*Exercise description*:
A word-for-word copy of the listing, free of images, is the expected answer.

*Data block*:
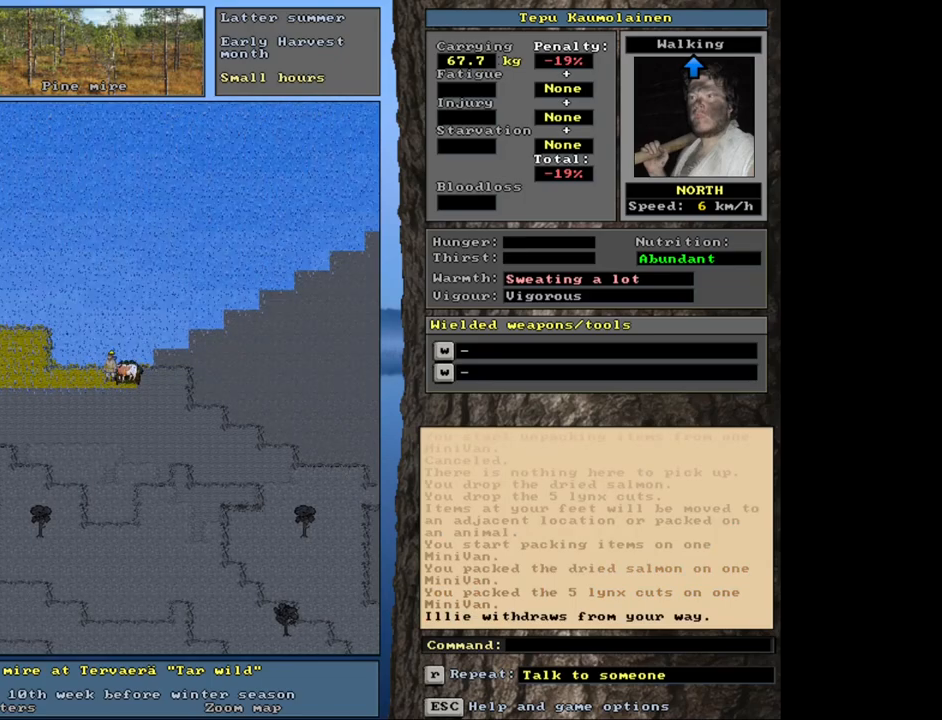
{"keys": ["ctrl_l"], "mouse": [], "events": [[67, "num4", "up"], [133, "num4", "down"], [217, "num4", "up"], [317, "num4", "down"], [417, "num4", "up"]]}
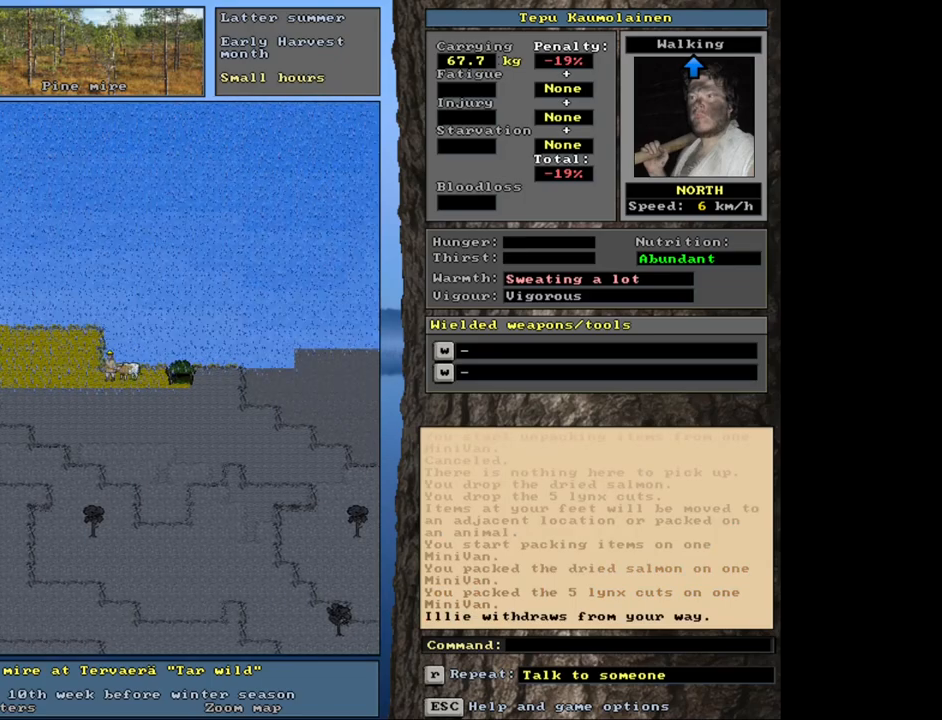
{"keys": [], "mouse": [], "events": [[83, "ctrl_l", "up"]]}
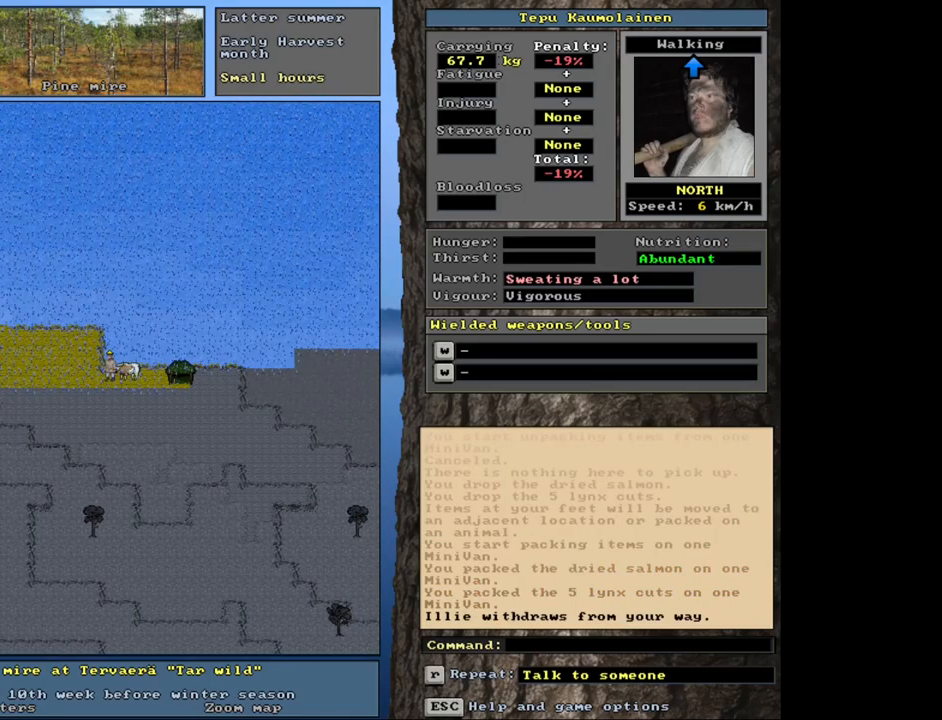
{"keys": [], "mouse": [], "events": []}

*Answer box*:
{"keys": ["ctrl_l"], "mouse": [], "events": [[67, "num4", "up"], [133, "num4", "down"], [217, "num4", "up"], [317, "num4", "down"], [417, "num4", "up"]]}
{"keys": [], "mouse": [], "events": [[83, "ctrl_l", "up"]]}
{"keys": [], "mouse": [], "events": []}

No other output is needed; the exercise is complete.